Volunteers from the local independent lifeboat based at Hessle Foreshore, Humber Rescue are taking part in a multi agency search for a missing person on the River Trent.
Crews were alerted just after 8am today to continue the search for a missing seaman near to Grove Wharf, Flixborough. Humber Rescue volunteers responded by road taking their smaller 3m ‘Rescue Junior’ boat to the wharf where it was lifted in by crane.
In addition to the boat crew, the volunteers also have a shore crew on scene and a crew at the Hessle based Incident Room, where they are talking constantly with both Humberside Police and the HM Coastguard at Bridlington regarding search patterns and crew relief.
Humber Rescue are at present engaged in searching the embankments between the Keadby Bridge and Burton Stather, this pattern will change as the protracted incident progresses.
The incident is still live and ongoing...
Humber Rescue (The lifeboats under the Humber Bridge) facts…
Independent, covering over 500 sq miles
To clarify, Humber Rescue is not affiliated to the RNLI and therefore not associated with the similarly named Humber Lifeboat stationed at Spurn Point.
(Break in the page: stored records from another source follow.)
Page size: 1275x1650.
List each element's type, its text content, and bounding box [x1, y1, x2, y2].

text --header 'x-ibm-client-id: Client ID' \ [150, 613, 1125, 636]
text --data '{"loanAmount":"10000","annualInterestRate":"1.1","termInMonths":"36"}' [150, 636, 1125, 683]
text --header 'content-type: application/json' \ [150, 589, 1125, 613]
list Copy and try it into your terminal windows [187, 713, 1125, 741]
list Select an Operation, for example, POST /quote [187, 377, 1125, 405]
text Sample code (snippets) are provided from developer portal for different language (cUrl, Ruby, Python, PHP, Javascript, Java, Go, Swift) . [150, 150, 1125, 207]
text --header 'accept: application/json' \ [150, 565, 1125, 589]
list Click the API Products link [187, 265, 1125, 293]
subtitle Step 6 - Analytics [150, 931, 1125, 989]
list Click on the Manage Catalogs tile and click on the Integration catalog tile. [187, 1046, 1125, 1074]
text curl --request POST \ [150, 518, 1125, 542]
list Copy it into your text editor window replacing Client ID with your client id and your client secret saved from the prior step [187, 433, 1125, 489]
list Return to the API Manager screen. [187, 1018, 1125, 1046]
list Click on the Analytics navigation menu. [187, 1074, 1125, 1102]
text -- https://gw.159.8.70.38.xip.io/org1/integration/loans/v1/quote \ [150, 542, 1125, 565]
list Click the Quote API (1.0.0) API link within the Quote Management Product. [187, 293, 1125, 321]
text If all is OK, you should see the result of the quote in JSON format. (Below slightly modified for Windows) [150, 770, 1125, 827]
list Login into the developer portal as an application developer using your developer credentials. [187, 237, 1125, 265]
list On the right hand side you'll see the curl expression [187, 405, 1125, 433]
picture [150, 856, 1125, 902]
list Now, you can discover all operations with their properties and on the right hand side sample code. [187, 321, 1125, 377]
Of course we work alongside their teams at any emergency incidents and have strong partnership arrangements.
Humber Rescue (an independent charity) provide fast response rescue boats on the rivers of the Humber Estuary, an area of approximately 540 square miles which includes the Rivers Trent, Ouse, Hull and Humber. The Estuary is one of the most dangerous navigable rivers in the world and it comes as no surprise that many experienced navigators have been caught out by shifting sands and incredibly strong currents.
Back in ’89 the Humber Rescue heritage
He need for a rescue service on the River Humber that was available round the clock
became increasingly apparent following the withdrawal of the pilot launch from
Hull where it had previously been available for incidents on the river on a 24 hour basis.
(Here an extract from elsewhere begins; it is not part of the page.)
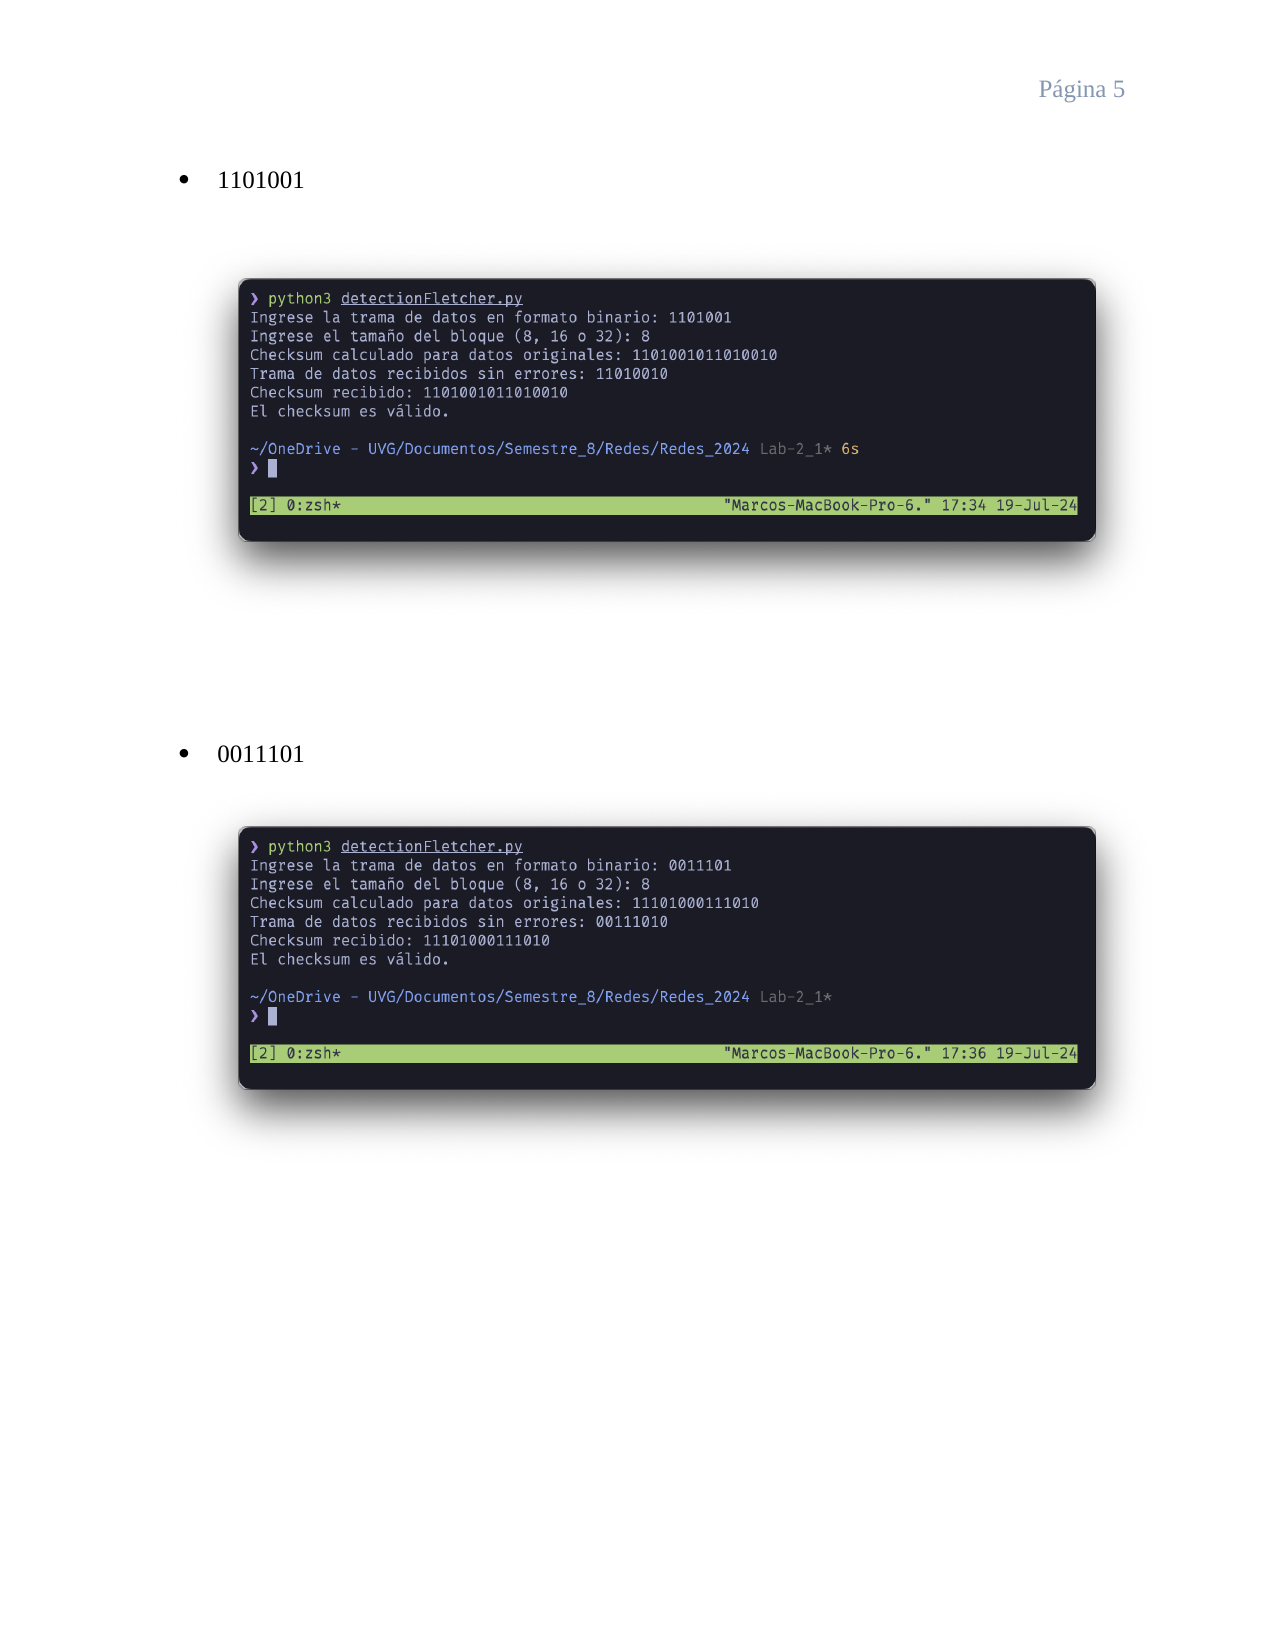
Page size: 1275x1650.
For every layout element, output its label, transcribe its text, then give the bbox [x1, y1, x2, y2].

An appeal organised by BBC Radio Humberside and the Hull Daily Mail in 1989 raised
sufficient funds to purchase a boat, trailer and launch vehicle and Humber Rescue was launched in April 1990.
The first incident was attended two days after the boat was delivered and in the first nine months 27 incidents were attended. By June 2006 a total of 1,000 incidents had been attended. 2010 was Humber Rescue’s busiest year so far with 120 callouts, followed by 111 in 2011.
The Humber Rescue fast response boats are crewed by a dedicated team of volunteers who bring a diverse range of skills and experience with them. They respond 24 hours a day, seven days a week, at any time in any weather.
The Humber Estuary
The River Humber is one of the busiest and fastest-growing trading areas in Europe. Almost one quarter of the UK’s seaborne trade passes through the Humber; this includes 25 per cent of the country’s natural gas and 25 per cent of its refined petroleum products. Prior to the formation of Humber Rescue in 1996, there was no such life saving provision in the area, which makes their response team almost invaluable.